SewoongLab / ntk-backdoor

1 stars 0 forks source link

Hello, just kindly asking when the code could be released? #1

Closed RorschachChen closed 12 months ago

RorschachChen commented 1 year ago

Thanks.

jhayase commented 1 year ago

Hi @RorschachChen! Thank you for bringing the lack of code to our attention, we will post it shortly! I will update you when it is uploaded. The code is a bit tricky to get running so I am happy to help you get started if you run into trouble.

jhayase commented 1 year ago

@RorschachChen I have uploaded the code in the state it was run for the paper. This will not be easy to run yourself, because I did things in a manual or nonportable way, but I will work on improving the code so it works out of the box.

The main algorithm is in kernel_reverse.py, where the optimization of the poison data takes place.

In general the workflow would be:

  1. Train a model on clean data using train_fast.py
  2. Compute the empirical NTK matrices. (Not uploaded yet)
  3. Run the attack in kernel_reverse.py
  4. Train a model on the clean data + poison data again using train_fast.py

The challenges to a simple reproduction are:

  1. The computation of the kernel matrices requires substantial resources. I originally wrote a script to distribute the computation on the UW cluster, but I don't think that script will be of much use to other people because it's not portable. It turns out it's possible to compute the matrices very quickly on a single node with A100s because they have very fast double-precision performance and a very large amount of VRAM which means they can run at larger batch sizes, but I don't have any script to do this.
  2. My general workflow was to just edit the files to run different experiments (bad idea I know...), so one needs to read the source and figure out what configuration to apply to make everything consistent. I tried to make this easier but it is not as good as a config-based system.

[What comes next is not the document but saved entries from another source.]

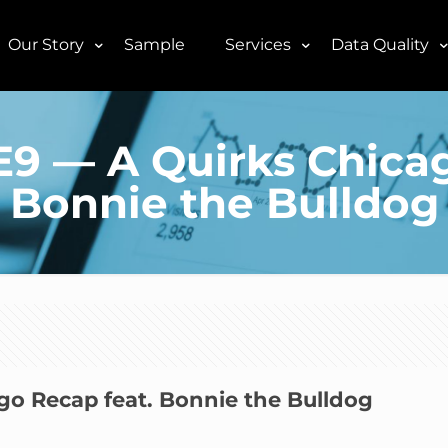
Our Story
Sample
Services
Data Quality
6E9 — A Quirks Chica
Bonnie the Bulldog
ago Recap feat. Bonnie the Bulldog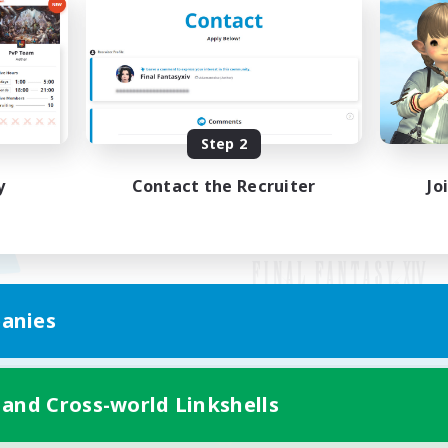
Step 2
y
Contact the Recruiter
Jo
anies
Mobile Version
 and Cross-world Linkshells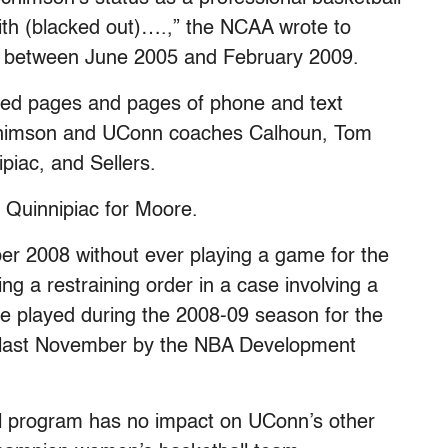
with (blacked out)….,” the NCAA wrote to
d between June 2005 and February 2009.
ed pages and pages of phone and text
himson and UConn coaches Calhoun, Tom
iac, and Sellers.
Quinnipiac for Moore.
er 2008 without ever playing a game for the
ng a restraining order in a case involving a
 played during the 2008-09 season for the
t last November by the NBA Development
ll program has no impact on UConn’s other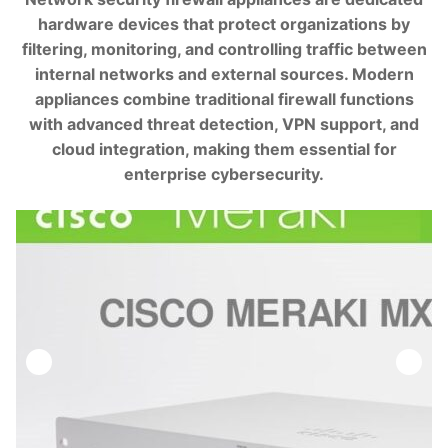
hardware devices that protect organizations by
filtering, monitoring, and controlling traffic between
internal networks and external sources. Modern
appliances combine traditional firewall functions
with advanced threat detection, VPN support, and
cloud integration, making them essential for
enterprise cybersecurity.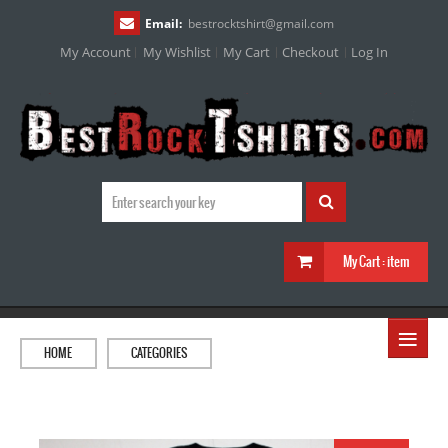
Email:
bestrocktshirt
@
gmail.com
My Account
My Wishlist
My Cart
Checkout
Log In
My Cart :
item
≡
HOME
CATEGORIES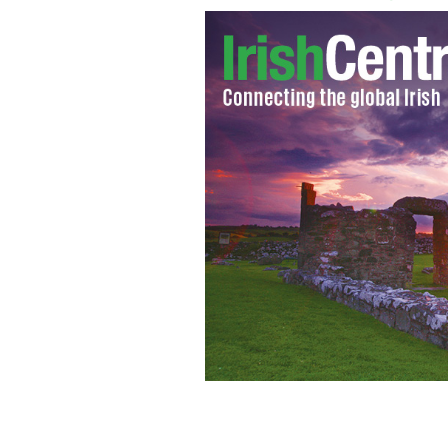
Former United States Secretary of Sta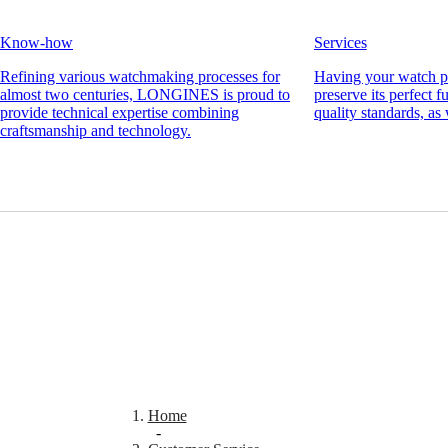
Men's
watches
Know-how
Services
Women's
watches
Refining various watchmaking processes for
Having your watch pr
almost two centuries, LONGINES is proud to
preserve its perfect 
By
provide technical expertise combining
quality standards, as 
function
craftsmanship and technology.
By
style
By
color
Straps
All
straps
Nato
Straps
Leather
straps
Rubber
Home
straps
-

We are also lacking good documentation for the time being.

RorschachChen commented 1 year ago

Thanks for your reply, you have done a talented work. I have a question about resource, I have about 4~8 V100s with 32G VRAM for each, it is runnable for the code and how many run time will this code cost approximately?

jhayase commented 12 months ago

Unfortunately I've never used V100s so I don't know what kind of performance they have. One thing that is important is double precision FLOPS, which some GPUs (e.g. A40) have a huge performance penalty (~64x) compared to single precision. I see that V100 has a 32:64 perf ratio of about 2:1 so at least it shouldn't be too bad.

The other important thing is to have large memory so you can fit a bigger tile size, because computing each n * n effective scales linearly in n, limited only by how many gradients you can fit in memory.

Fortunately, it's easy to test what kind of performance you will get. For example for the 5x WideResNet, you can construct the kernel as in here and then just run it with a small batch of dummy data and see what kinds of timings you get, then extrapolate to however many GPUs you have and the size of your dataset.